Mais toujours pas de trace de la piscine Nord. "Ce sont de gros menteurs, s'emporte Richard Miron, rappelé par la suite. Mais ça ne m'étonne pas, les gauchistes sont tous des menteurs. S'ils reflèchent des crédits ANRU déjà fléchés, ils peuvent nous donner 200 millions à ce rythme là !" Finalement, il admet que ces financements ont pu être injectés dans les projets du gymnase et du plateau sportif, dans la mesure où les travaux n'ont pas encore commencé. Après vérification dans les délibérations du conseil municipal, trois projets ont bien reçu des financements de la part du Centre national pour le développement du sport (CNDS). D'ailleurs, dans son propre programme, le candidat Gaudin affirmait que "le programme de modernisation des équipements sportifs" seraient accélérés par "les financements des institutions partenaires et du CNDS".

Aucun projet au ministère

L'argent promis par le gouvernement est – au moins en partie – bien arrivé. Restent donc celui promis par Jean-Marc Ayrault au cours de son entretien avec Samia Ghali, il y a un an tout juste. Encore aujourd'hui, la maire des 15e et 16e arrondissements et son adjoint aux sports confirment l'engagement réel de l'ancien premier ministre. Personne n'en a jamais vu la moindre trace écrite. Après vérification auprès du ministère, aucun dossier de subvention n'existe, ni de demande d'ailleurs. Malgré nos tentatives réitérées, nous ne sommes jamais parvenus à avoir le député Ayrault à ce sujet.

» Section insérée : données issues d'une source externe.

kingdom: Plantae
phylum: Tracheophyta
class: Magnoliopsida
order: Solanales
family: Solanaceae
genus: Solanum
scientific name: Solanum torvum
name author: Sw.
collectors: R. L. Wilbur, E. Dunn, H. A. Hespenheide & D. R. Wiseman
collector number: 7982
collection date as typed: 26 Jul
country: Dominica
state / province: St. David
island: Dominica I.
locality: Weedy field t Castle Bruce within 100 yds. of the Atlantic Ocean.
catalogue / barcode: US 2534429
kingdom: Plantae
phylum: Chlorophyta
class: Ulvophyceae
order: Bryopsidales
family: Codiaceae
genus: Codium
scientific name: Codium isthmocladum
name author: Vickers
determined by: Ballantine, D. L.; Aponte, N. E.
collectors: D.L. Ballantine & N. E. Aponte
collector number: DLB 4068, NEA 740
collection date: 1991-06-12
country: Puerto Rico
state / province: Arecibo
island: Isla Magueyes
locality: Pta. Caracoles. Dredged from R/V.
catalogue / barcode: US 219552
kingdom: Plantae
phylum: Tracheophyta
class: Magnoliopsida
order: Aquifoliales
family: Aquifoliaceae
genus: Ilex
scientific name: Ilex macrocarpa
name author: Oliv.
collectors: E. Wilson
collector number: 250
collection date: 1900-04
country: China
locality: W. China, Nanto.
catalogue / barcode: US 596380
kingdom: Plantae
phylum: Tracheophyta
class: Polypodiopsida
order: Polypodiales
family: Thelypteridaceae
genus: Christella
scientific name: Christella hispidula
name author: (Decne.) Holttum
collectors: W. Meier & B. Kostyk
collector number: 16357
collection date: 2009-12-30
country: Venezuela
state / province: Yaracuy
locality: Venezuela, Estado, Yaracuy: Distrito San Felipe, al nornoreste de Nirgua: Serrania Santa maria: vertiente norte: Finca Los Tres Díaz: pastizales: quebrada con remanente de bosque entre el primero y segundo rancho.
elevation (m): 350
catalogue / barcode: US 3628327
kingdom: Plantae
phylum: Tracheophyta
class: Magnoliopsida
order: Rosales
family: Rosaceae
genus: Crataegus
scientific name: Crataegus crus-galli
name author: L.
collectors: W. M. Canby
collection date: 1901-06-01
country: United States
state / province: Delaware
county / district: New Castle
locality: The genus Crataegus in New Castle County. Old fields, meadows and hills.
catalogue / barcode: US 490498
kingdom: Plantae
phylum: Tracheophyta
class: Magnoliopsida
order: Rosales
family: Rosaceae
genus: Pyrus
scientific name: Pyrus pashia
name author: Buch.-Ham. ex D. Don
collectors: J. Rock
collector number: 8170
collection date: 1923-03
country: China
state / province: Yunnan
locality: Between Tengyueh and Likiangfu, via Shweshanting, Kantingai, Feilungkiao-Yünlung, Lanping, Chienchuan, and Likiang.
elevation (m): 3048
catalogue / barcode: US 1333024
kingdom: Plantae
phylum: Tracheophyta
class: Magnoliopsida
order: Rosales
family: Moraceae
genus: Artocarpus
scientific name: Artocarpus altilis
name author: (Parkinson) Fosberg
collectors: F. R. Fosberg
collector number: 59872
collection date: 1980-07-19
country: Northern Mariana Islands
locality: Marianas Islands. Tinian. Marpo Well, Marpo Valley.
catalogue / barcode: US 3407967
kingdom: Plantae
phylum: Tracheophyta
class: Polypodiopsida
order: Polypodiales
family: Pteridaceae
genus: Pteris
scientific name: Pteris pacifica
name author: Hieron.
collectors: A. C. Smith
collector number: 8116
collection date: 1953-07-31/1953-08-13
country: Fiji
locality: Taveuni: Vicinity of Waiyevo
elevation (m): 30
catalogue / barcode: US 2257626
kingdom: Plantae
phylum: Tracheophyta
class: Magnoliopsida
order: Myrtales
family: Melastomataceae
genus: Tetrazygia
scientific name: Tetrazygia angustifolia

Pour le député socialiste, Henri Jibrayel qui – comme chacun le sait – ne porte pas sa collègue sénatrice dans son coeur, cette promesse n'a jamais existé. Il affirme même en avoir parlé il y a quelques semaines à l'ancien premier ministre sur les bancs de l'assemblée. Ce dernier lui aurait dit ne jamais avoir promis quelque somme que ce soit pour la piscine Nord. "Il n'a jamais fait le marchand de saucisson en distribuant les tranches", se risque-t-il même dans une métaphore charcutière. "Ce que je souhaite, c'est que ceux qui sont en responsabilité disent si oui ou non ils souhaitent la réouverture de la piscine nord." En attendant, les baigneurs de la Calade peuvent toujours suivre les conseils de Richard Miron. En juin 2013, il indique dans sa lettre au président du CIQ de la Calade que la piscine de la Martine est située "à six kilomètres pour un temps de parcours estimé à 12 minutes". S'ils trouvent ça trop long, ils peuvent toujours aller se baigner à Corbière. L'eau est un peu fraîche mais on s'habitue.